Reference: Parameter-Efficient Transfer Learning for NLP (Houlsby et al., 2019)
Block-Level Placement
The default placement inserts adapters after each transformer sub-layer (MHA and MLP), before the residual add:
config = TransferConfig(
mode='houlsby',
houlsby_latent_dim=8, # Bottleneck dimension
houlsby_placement='block', # Baskerville-style (default)
houlsby_targets=['mha', 'mlp'], # Adapt both MHA and MLP blocks
unfreeze_norm=True, # Unfreeze LayerNorm/RMSBatchNorm (default)
remove_heads=['atac'],
new_heads={'my_atac': {'modality': 'atac', 'num_tracks': 4}},
)
model = prepare_for_transfer(model, config)
The computation for each transformer block becomes:
x = x + adapter(mha(x)) # adapter has internal residual
= x + mha(x) + bottleneck(mha(x))
x = x + adapter(mlp(x))
= x + mlp(x) + bottleneck(mlp(x))
Linear-Level Placement
You can also wrap individual Linear layers (similar to LoRA targeting):
config = TransferConfig(
mode='houlsby',
houlsby_latent_dim=8,
houlsby_placement='linear',
houlsby_targets=['q_proj', 'v_proj'], # Target specific projections
remove_heads=['atac'],
new_heads={'my_atac': {'modality': 'atac', 'num_tracks': 4}},
)
model = prepare_for_transfer(model, config)
Parameters:
houlsby_latent_dim— bottleneck dimension (default: 8)houlsby_placement— where to insert adapters:'block'(default): Baskerville-style, at transformer block boundaries'linear': wrap individual Linear layers
houlsby_targets— which components to adapt:For
'block':['mha', 'mlp'](default),['mha'], or['mlp']For
'linear': module name substrings like['q_proj', 'v_proj']

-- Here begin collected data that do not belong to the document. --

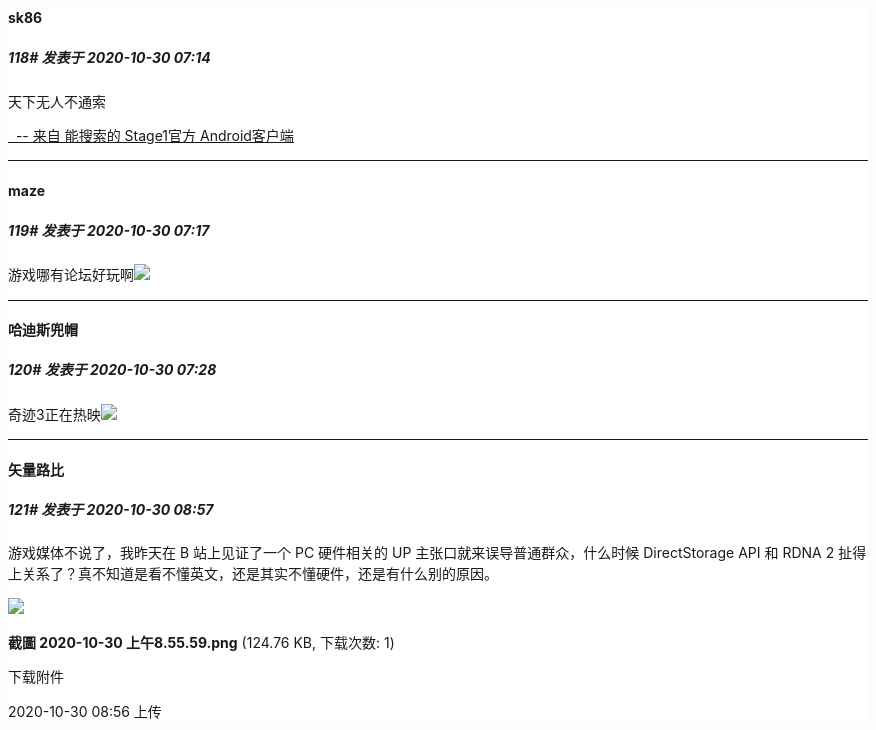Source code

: ####  sk86  
##### 118#       发表于 2020-10-30 07:14




天下无人不通索

[  -- 来自 能搜索的 Stage1官方 Android客户端](https://www.coolapk.com/apk/140634)







*****

####  maze  
##### 119#       发表于 2020-10-30 07:17




游戏哪有论坛好玩啊<img src="https://static.saraba1st.com/image/smiley/face2017/049.png" referrerpolicy="no-referrer">







*****

####  哈迪斯兜帽  
##### 120#       发表于 2020-10-30 07:28




奇迹3正在热映<img src="https://static.saraba1st.com/image/smiley/face2017/067.png" referrerpolicy="no-referrer">







*****

####  矢量路比  
##### 121#       发表于 2020-10-30 08:57




游戏媒体不说了，我昨天在 B 站上见证了一个 PC 硬件相关的 UP 主张口就来误导普通群众，什么时候 DirectStorage API 和 RDNA 2 扯得上关系了？真不知道是看不懂英文，还是其实不懂硬件，还是有什么别的原因。

<img src="https://img.saraba1st.com/forum/202010/30/085642uc4icmxixhm9ia40.png" referrerpolicy="no-referrer">


<strong>截圖 2020-10-30 上午8.55.59.png</strong> (124.76 KB, 下载次数: 1)

下载附件

2020-10-30 08:56 上传
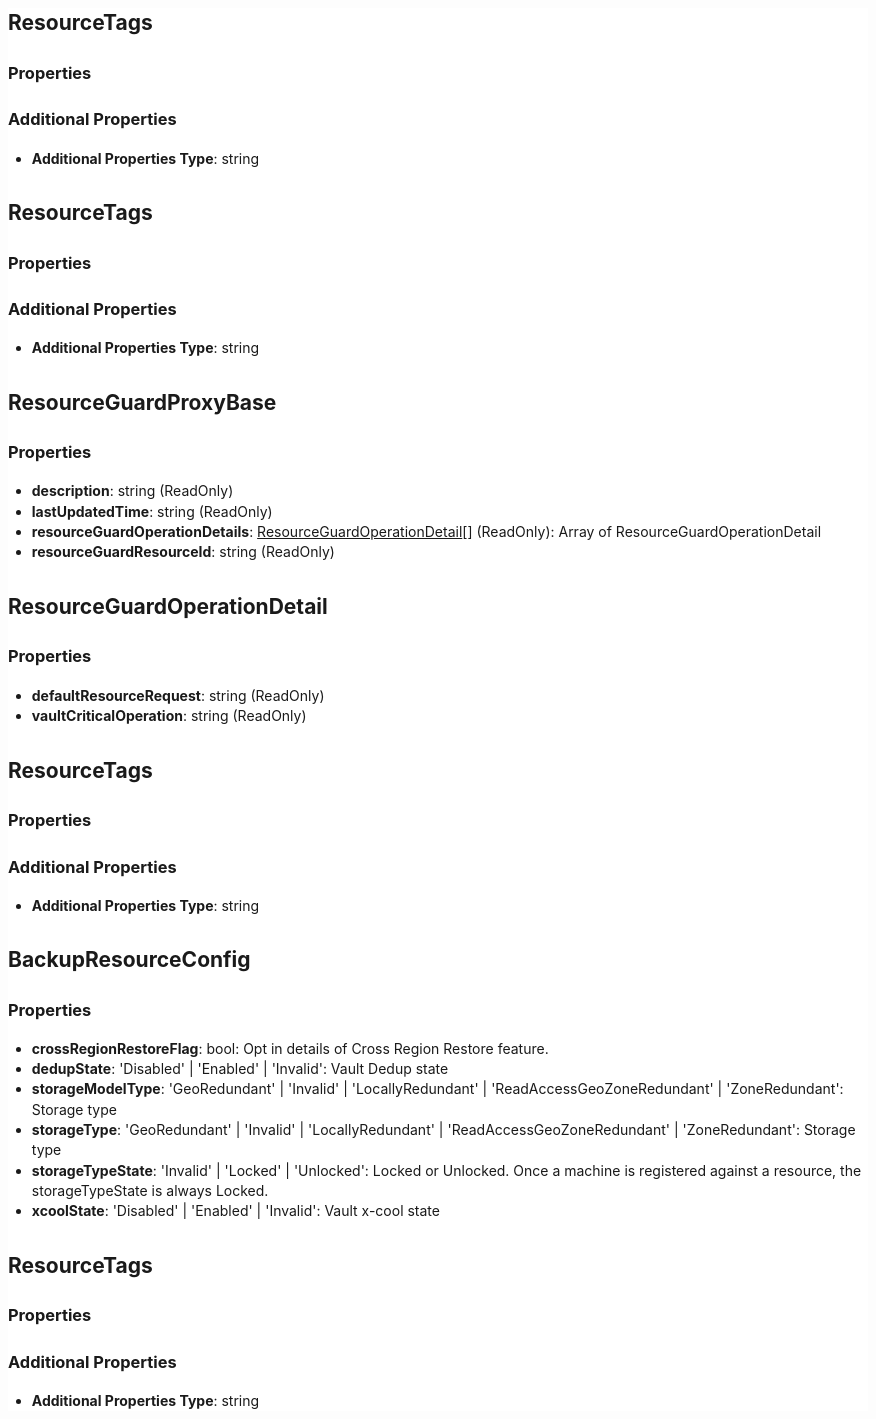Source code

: ## ResourceTags
### Properties
### Additional Properties
* **Additional Properties Type**: string

## ResourceTags
### Properties
### Additional Properties
* **Additional Properties Type**: string

## ResourceGuardProxyBase
### Properties
* **description**: string (ReadOnly)
* **lastUpdatedTime**: string (ReadOnly)
* **resourceGuardOperationDetails**: [ResourceGuardOperationDetail](#resourceguardoperationdetail)[] (ReadOnly): Array of ResourceGuardOperationDetail
* **resourceGuardResourceId**: string (ReadOnly)

## ResourceGuardOperationDetail
### Properties
* **defaultResourceRequest**: string (ReadOnly)
* **vaultCriticalOperation**: string (ReadOnly)

## ResourceTags
### Properties
### Additional Properties
* **Additional Properties Type**: string

## BackupResourceConfig
### Properties
* **crossRegionRestoreFlag**: bool: Opt in details of Cross Region Restore feature.
* **dedupState**: 'Disabled' | 'Enabled' | 'Invalid': Vault Dedup state
* **storageModelType**: 'GeoRedundant' | 'Invalid' | 'LocallyRedundant' | 'ReadAccessGeoZoneRedundant' | 'ZoneRedundant': Storage type
* **storageType**: 'GeoRedundant' | 'Invalid' | 'LocallyRedundant' | 'ReadAccessGeoZoneRedundant' | 'ZoneRedundant': Storage type
* **storageTypeState**: 'Invalid' | 'Locked' | 'Unlocked': Locked or Unlocked. Once a machine is registered against a resource, the storageTypeState is always Locked.
* **xcoolState**: 'Disabled' | 'Enabled' | 'Invalid': Vault x-cool state

## ResourceTags
### Properties
### Additional Properties
* **Additional Properties Type**: string
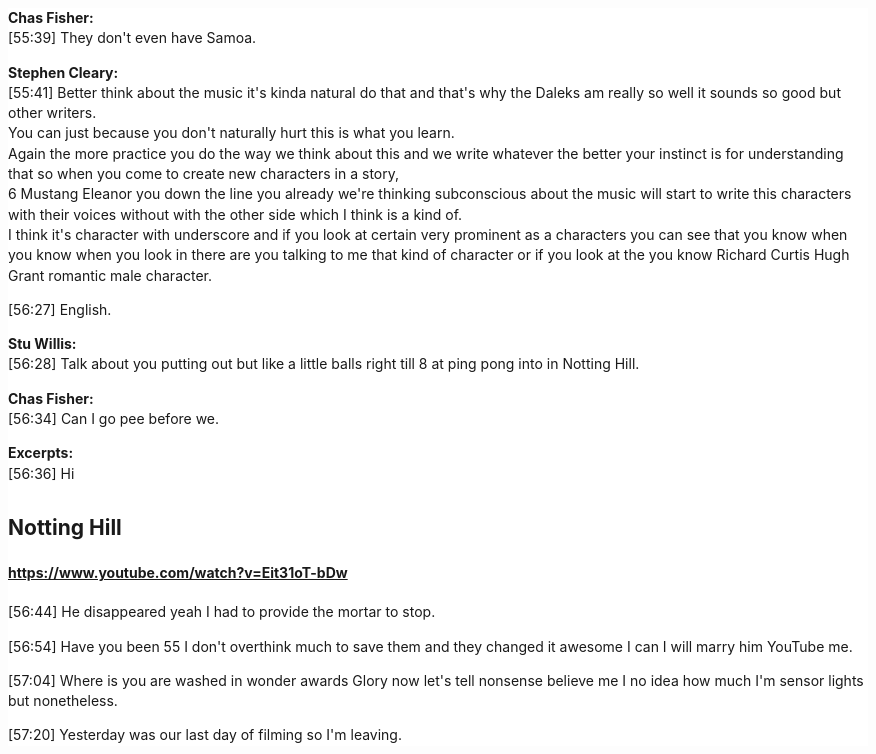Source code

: **Chas Fisher:**  
\[55:39\] <span title="55:39 - 55:42">They don't even have
Samoa.</span>  

**Stephen Cleary:**  
\[55:41\] <span title="55:41 - 55:49">Better think about the music it's
kinda natural do that and that's why the Daleks am really so well it
sounds so good but other writers.</span>  
<span title="55:49 - 55:53">You can just because you don't naturally
hurt this is what you learn.</span>  
<span title="55:53 - 56:02">Again the more practice you do the way we
think about this and we write whatever the better your instinct is for
understanding that so when you come to create new characters in a
story,</span>  
<span title="56:02 - 56:11">6 Mustang Eleanor you down the line you
already we're thinking subconscious about the music will start to write
this characters with their voices without with the other side which I
think is a kind of.</span>  
<span title="56:11 - 56:26">I think it's character with underscore and
if you look at certain very prominent as a characters you can see that
you know when you know when you look in there are you talking to me that
kind of character or if you look at the you know Richard Curtis Hugh
Grant romantic male character.</span>  

\[56:27\] <span title="56:27 - 56:28">English.</span>  

**Stu Willis:**  
\[56:28\] <span title="56:28 - 56:35">Talk about you putting out but
like a little balls right till 8 at ping pong into in Notting
Hill.</span>  

**Chas Fisher:**  
\[56:34\] <span title="56:34 - 56:36">Can I go pee before we.</span>  

**Excerpts:**  
\[56:36\] <span title="56:36 - 56:41">Hi</span>  

## Notting Hill

#### <https://www.youtube.com/watch?v=Eit31oT-bDw>

\[56:44\] <span title="56:44 - 56:53">He disappeared yeah I had to
provide the mortar to stop.</span>  

\[56:54\] <span title="56:54 - 57:02">Have you been 55 I don't overthink
much to save them and they changed it awesome I can I will marry him
YouTube me.</span>  

\[57:04\] <span title="57:04 - 57:17">Where is you are washed in wonder
awards Glory now let's tell nonsense believe me I no idea how much I'm
sensor lights but nonetheless.</span>  

\[57:20\] <span title="57:20 - 57:26">Yesterday was our last day of
filming so I'm leaving.</span>  
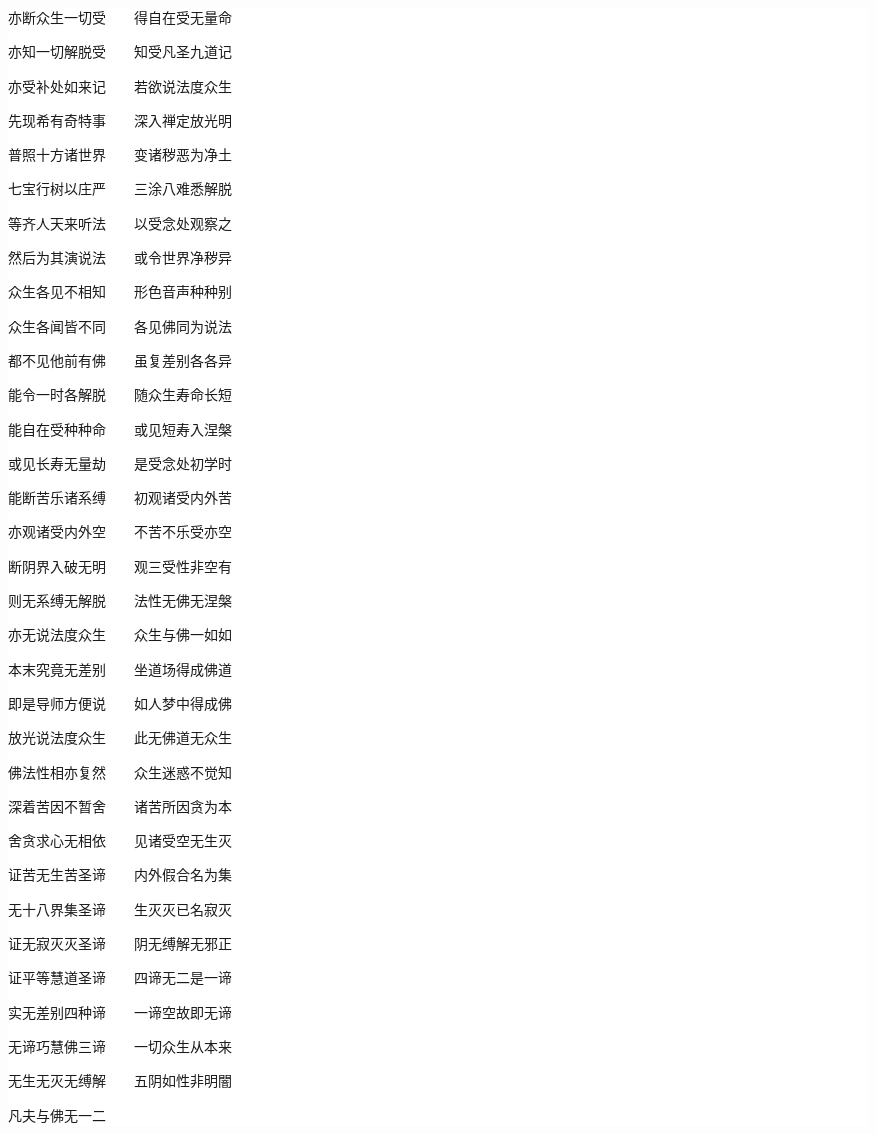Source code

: 亦断众生一切受　　得自在受无量命  

亦知一切解脱受　　知受凡圣九道记  

亦受补处如来记　　若欲说法度众生  

先现希有奇特事　　深入禅定放光明  

普照十方诸世界　　变诸秽恶为净土  

七宝行树以庄严　　三涂八难悉解脱  

等齐人天来听法　　以受念处观察之  

然后为其演说法　　或令世界净秽异  

众生各见不相知　　形色音声种种别  

众生各闻皆不同　　各见佛同为说法  

都不见他前有佛　　虽复差别各各异  

能令一时各解脱　　随众生寿命长短  

能自在受种种命　　或见短寿入涅槃  

或见长寿无量劫　　是受念处初学时  

能断苦乐诸系缚　　初观诸受内外苦  

亦观诸受内外空　　不苦不乐受亦空  

断阴界入破无明　　观三受性非空有  

则无系缚无解脱　　法性无佛无涅槃  

亦无说法度众生　　众生与佛一如如  

本末究竟无差别　　坐道场得成佛道  

即是导师方便说　　如人梦中得成佛  

放光说法度众生　　此无佛道无众生  

佛法性相亦复然　　众生迷惑不觉知  

深着苦因不暂舍　　诸苦所因贪为本  

舍贪求心无相依　　见诸受空无生灭  

证苦无生苦圣谛　　内外假合名为集  

无十八界集圣谛　　生灭灭已名寂灭  

证无寂灭灭圣谛　　阴无缚解无邪正  

证平等慧道圣谛　　四谛无二是一谛  

实无差别四种谛　　一谛空故即无谛  

无谛巧慧佛三谛　　一切众生从本来  

无生无灭无缚解　　五阴如性非明闇  

凡夫与佛无一二  
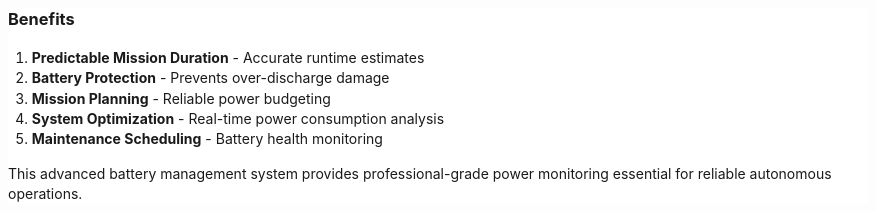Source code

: ### Benefits
1. **Predictable Mission Duration** - Accurate runtime estimates
2. **Battery Protection** - Prevents over-discharge damage
3. **Mission Planning** - Reliable power budgeting
4. **System Optimization** - Real-time power consumption analysis
5. **Maintenance Scheduling** - Battery health monitoring

This advanced battery management system provides professional-grade power monitoring essential for reliable autonomous operations.
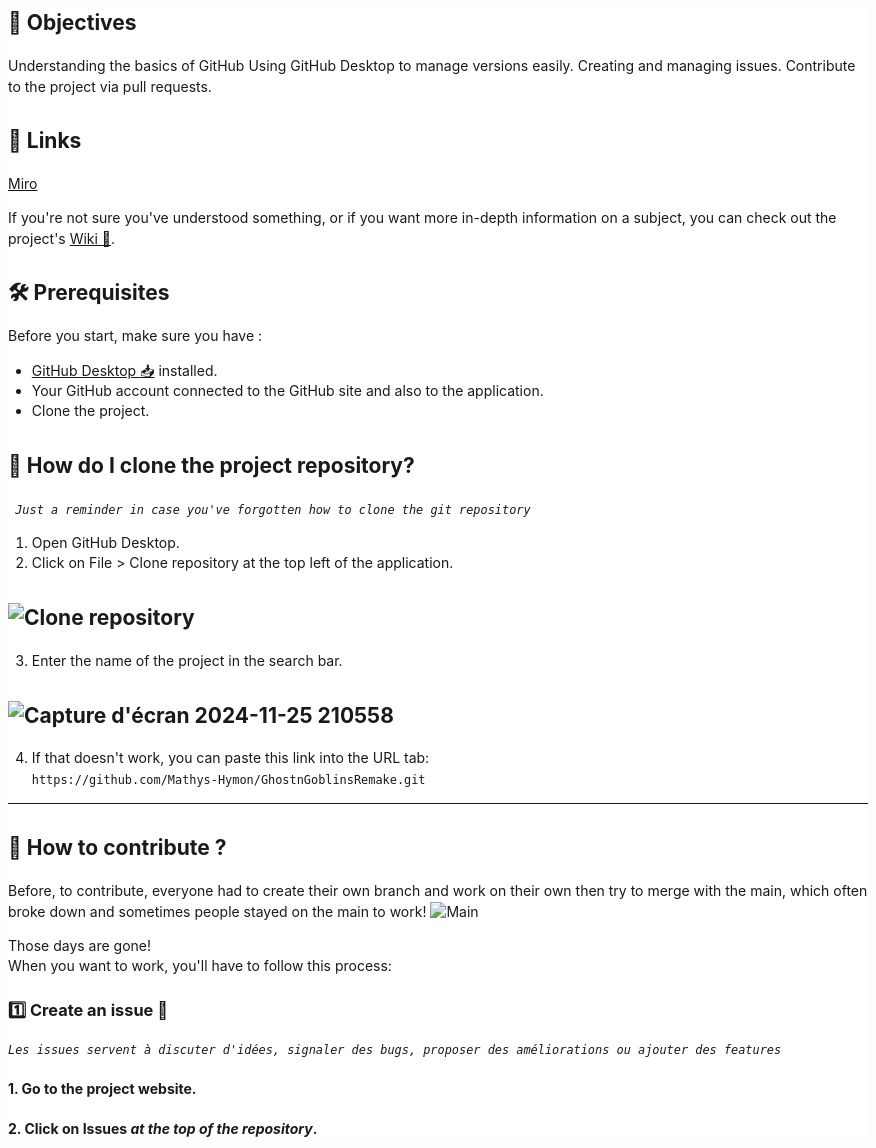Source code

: ## 🎯 Objectives
Understanding the basics of GitHub
Using GitHub Desktop to manage versions easily.
Creating and managing issues.
Contribute to the project via pull requests.

## 🔗 Links
[Miro](https://miro.com/app/board/uXjVLCamjk0=/)  
    
If you're not sure you've understood something, or if you want more in-depth information on a subject, you can check out the project's [Wiki 📖](https://github.com/Mathys-Hymon/GhostnGoblinsRemake/wiki).

## 🛠️ Prerequisites
Before you start, make sure you have :
- [GitHub Desktop 📥](https://desktop.github.com/download/) installed.
- Your GitHub account connected to the GitHub site and also to the application.
- Clone the project.

## 🔎 How do I clone the project repository?
*` Just a reminder in case you've forgotten how to clone the git repository`*

1. Open GitHub Desktop.
2. Click on File > Clone repository at the top left of the application.  
 
![Clone repository](https://github.com/user-attachments/assets/8c155212-a7f3-4c4f-8e77-437ba27437aa)
---
3. Enter the name of the project in the search bar.
  
![Capture d'écran 2024-11-25 210558](https://github.com/user-attachments/assets/45d32030-cac9-45e8-a799-86d8782aa3a8)
---
4.  If that doesn't work, you can paste this link into the URL tab:  
   ` https://github.com/Mathys-Hymon/GhostnGoblinsRemake.git `
---
 
## 🚀 How to contribute ?

Before, to contribute, everyone had to create their own branch and work on their own then try to merge with the main, which often broke down and sometimes people stayed on the main to work!
![Main](https://github.com/user-attachments/assets/d5fb5b75-985b-41da-aedc-7f61ba7e5a42)


Those days are gone!  
When you want to work, you'll have to follow this process:

### 1️⃣ Create an issue 📝
*`Les issues servent à discuter d'idées, signaler des bugs, proposer des améliorations ou ajouter des features`*
#### 1. Go to the project website.
#### 2. Click on **Issues** *at the top of the repository*.
    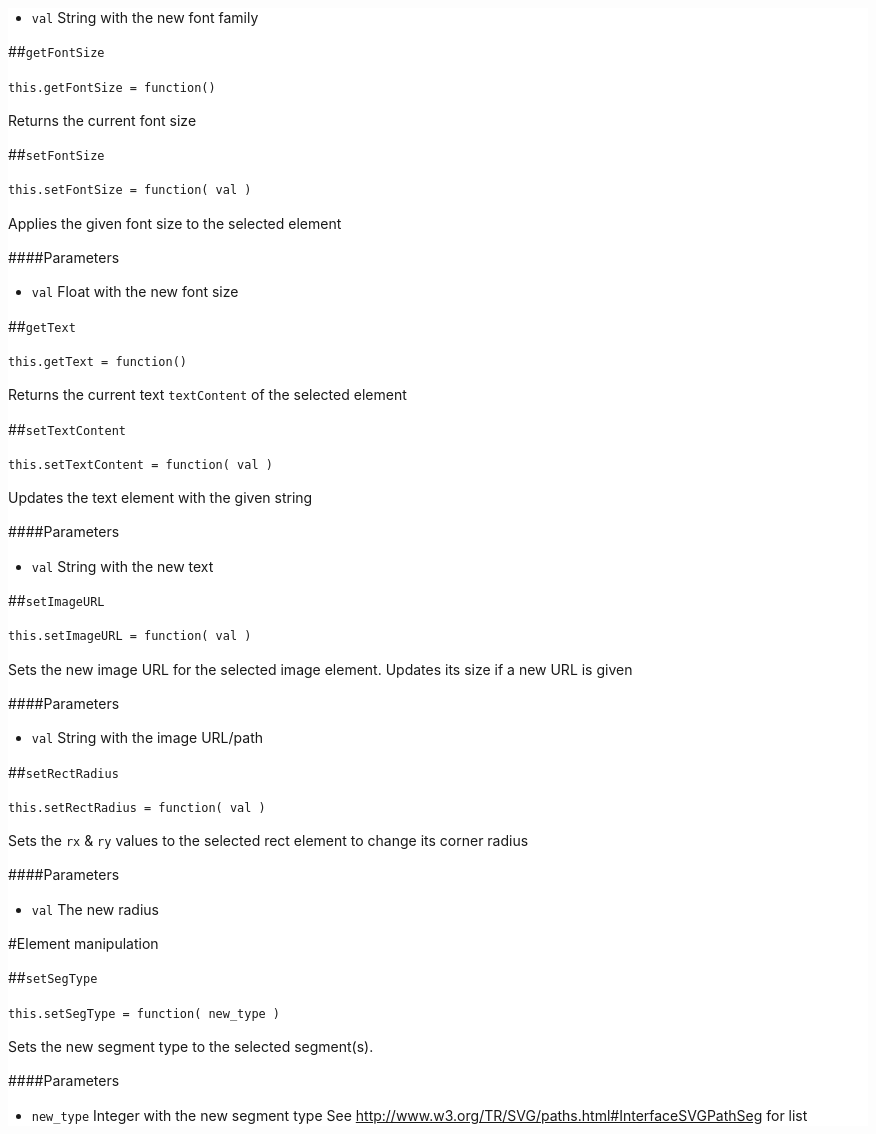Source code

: * `val` String with the new font family

##`getFontSize`

	this.getFontSize = function()

Returns the current font size

##`setFontSize`

	this.setFontSize = function( val )

Applies the given font size to the selected element

####Parameters

* `val` Float with the new font size

##`getText`

	this.getText = function()

Returns the current text `textContent` of the selected element

##`setTextContent`

	this.setTextContent = function( val )

Updates the text element with the given string

####Parameters

* `val` String with the new text

##`setImageURL`

	this.setImageURL = function( val )

Sets the new image URL for the selected image element.  Updates its size if a new URL is given

####Parameters

* `val` String with the image URL/path

##`setRectRadius`

	this.setRectRadius = function( val )

Sets the `rx` & `ry` values to the selected rect element to change its corner radius

####Parameters

* `val` The new radius

#Element manipulation

##`setSegType`

	this.setSegType = function( new_type )

Sets the new segment type to the selected segment(s).

####Parameters

* `new_type` Integer with the new segment type See http://www.w3.org/TR/SVG/paths.html#InterfaceSVGPathSeg for list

unfreeze_norm— whether to unfreeze normalization layers (default:True). This matches Baskerville’s behavior where LayerNorm parameters are trained alongside adapters.
Combining Adapter Modes#
Adapter modes (lora, locon, ia3, houlsby) can be combined by passing a list
to mode. This applies each adapter type simultaneously — for example,
LoRA on attention layers and Locon on convolutional layers:
config = TransferConfig(
mode=['lora', 'locon'],
# LoRA settings (applied to attention)
lora_rank=8,
lora_alpha=16,
lora_targets=['q_proj', 'v_proj'],
# Locon settings (applied to convolutions)
locon_rank=4,
locon_alpha=1,
locon_targets=['conv_tower'],
remove_heads=['atac', 'dnase'],
new_heads={'my_atac': {'modality': 'atac', 'num_tracks': 4}},
)
model = prepare_for_transfer(model, config)
Rules:
'full'cannot be combined with other modes.'linear'can appear alongside adapter modes — the trunk is frozen and adapter layers are injected on top.Any subset of
['lora', 'locon', 'ia3', 'houlsby']can be combined.